╔══

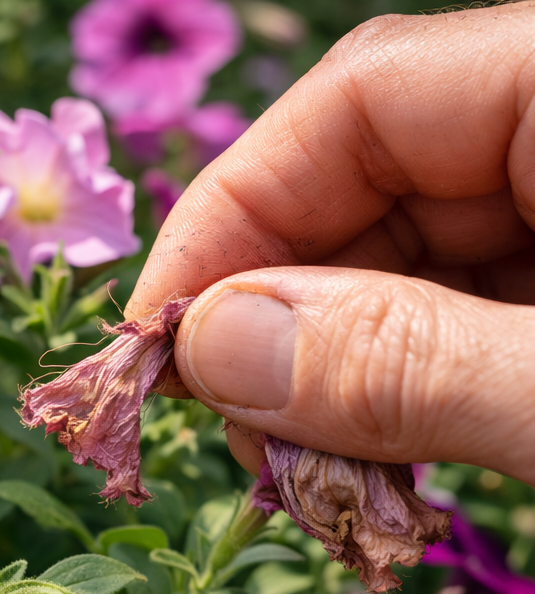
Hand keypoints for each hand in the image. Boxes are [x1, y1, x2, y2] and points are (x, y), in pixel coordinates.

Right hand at [128, 3, 534, 485]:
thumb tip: (211, 345)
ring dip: (332, 384)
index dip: (230, 216)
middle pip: (373, 193)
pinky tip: (372, 470)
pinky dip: (400, 407)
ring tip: (303, 475)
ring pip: (408, 277)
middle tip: (235, 437)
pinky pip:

╚══

# [What needs to be done]
Bring together each line above where the string "hand" turns up.

# [Solution to the exercise]
Hand keypoints for each hand in the image. Boxes are [x1, y1, x2, y2] and points are (x, y), in pixel coordinates.
Right hand at [128, 3, 534, 485]:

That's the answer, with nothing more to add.